Exercise data

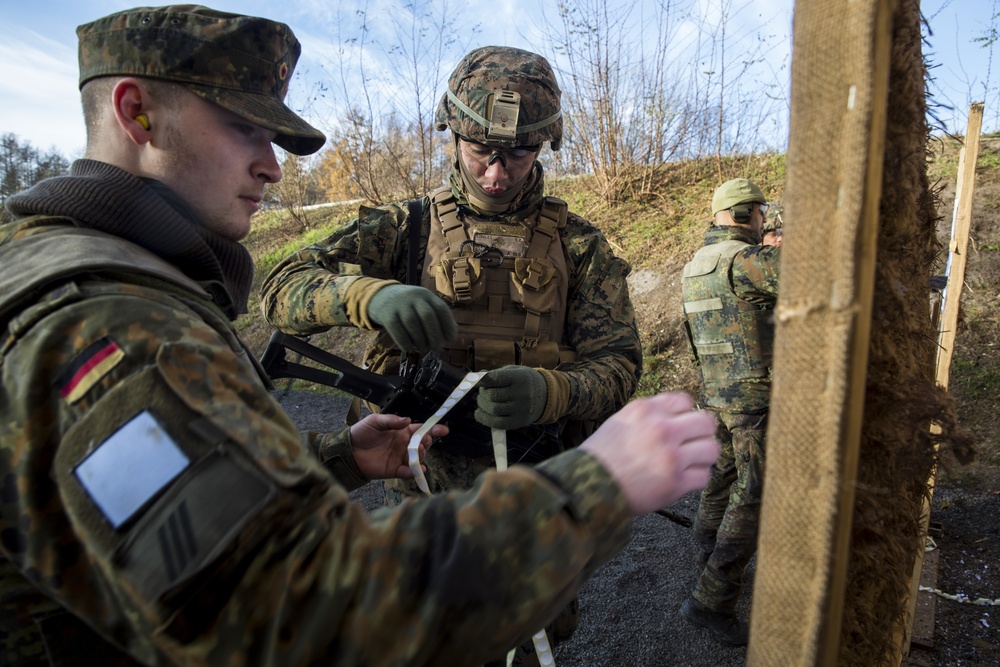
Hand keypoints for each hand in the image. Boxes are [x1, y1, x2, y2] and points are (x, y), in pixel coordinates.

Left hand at [349, 413, 447, 479]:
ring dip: (421, 456)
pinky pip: (408, 472)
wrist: (348, 451)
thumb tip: (407, 420)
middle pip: (423, 444)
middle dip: (427, 443)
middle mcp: (404, 445)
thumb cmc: (361, 433)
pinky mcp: (395, 470)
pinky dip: (414, 472)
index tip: (443, 430)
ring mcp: (400, 458)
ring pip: (418, 458)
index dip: (433, 429)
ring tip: (416, 452)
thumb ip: (391, 420)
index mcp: (402, 431)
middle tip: (423, 442)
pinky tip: (417, 469)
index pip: (422, 430)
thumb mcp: (375, 421)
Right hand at [367, 284, 457, 352]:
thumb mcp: (424, 305)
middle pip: (427, 315)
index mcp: (426, 295)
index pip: (441, 308)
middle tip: (437, 347)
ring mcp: (399, 305)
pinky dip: (406, 343)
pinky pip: (398, 331)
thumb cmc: (410, 306)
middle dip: (435, 334)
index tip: (450, 339)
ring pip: (412, 323)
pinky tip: (410, 348)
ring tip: (423, 348)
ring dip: (420, 340)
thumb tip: (452, 336)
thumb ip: (438, 317)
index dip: (448, 325)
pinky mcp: (387, 315)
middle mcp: (414, 297)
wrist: (382, 297)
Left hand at [475, 365, 547, 429]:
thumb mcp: (514, 371)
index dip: (482, 381)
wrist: (546, 396)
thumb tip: (478, 376)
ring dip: (482, 405)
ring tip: (482, 402)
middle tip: (482, 393)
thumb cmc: (524, 381)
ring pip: (493, 409)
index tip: (474, 381)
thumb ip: (496, 374)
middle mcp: (521, 393)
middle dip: (482, 394)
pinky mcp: (519, 422)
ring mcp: (521, 409)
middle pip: (492, 395)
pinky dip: (484, 418)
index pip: (496, 379)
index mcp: (519, 378)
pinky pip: (497, 423)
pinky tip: (479, 413)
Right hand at [580, 393, 719, 514]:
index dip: (686, 414)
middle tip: (694, 445)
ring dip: (703, 457)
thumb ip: (649, 416)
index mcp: (646, 409)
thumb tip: (679, 417)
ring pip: (711, 450)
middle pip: (706, 423)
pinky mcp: (675, 482)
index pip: (685, 401)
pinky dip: (697, 479)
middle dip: (702, 434)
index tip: (681, 426)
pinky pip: (704, 476)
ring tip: (691, 463)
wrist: (587, 485)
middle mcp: (662, 428)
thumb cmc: (601, 455)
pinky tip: (684, 479)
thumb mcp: (621, 421)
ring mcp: (671, 456)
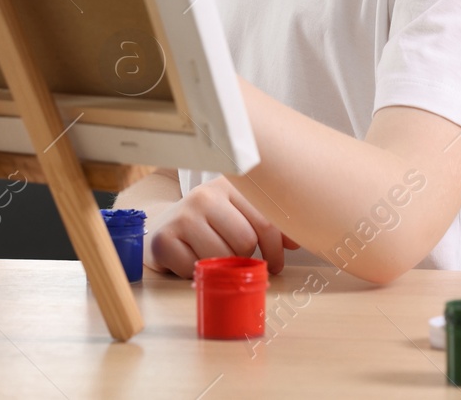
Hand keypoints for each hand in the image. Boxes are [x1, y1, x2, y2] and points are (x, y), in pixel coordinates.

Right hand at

Task statement
In the listing above, find the line containing "middle tip: (437, 347)" and the line containing "thumb cmc: (524, 381)". Output them and every line between, exactly, and nothing else.

Response for this exercise
middle tip: (437, 347)
ring mcp: (399, 305)
pinky dip: (406, 343)
pinky pip: (398, 331)
thumb cmc: (410, 306)
middle dip: (435, 334)
index tip: (450, 339)
ring pip: (412, 323)
pinky tip: (410, 348)
ring tip: (423, 348)
ring dip: (420, 340)
thumb tip: (452, 336)
thumb ip: (438, 317)
index dip: (448, 325)
pinky mcp: (387, 315)
middle mcp: (414, 297)
wrist: (382, 297)
Left hand at [475, 365, 547, 429]:
thumb mcp: (514, 371)
index dip: (482, 381)
wrist: (546, 396)
thumb tip: (478, 376)
ring dip: (482, 405)
ring tip: (482, 402)
middle tip: (482, 393)
thumb cmc: (524, 381)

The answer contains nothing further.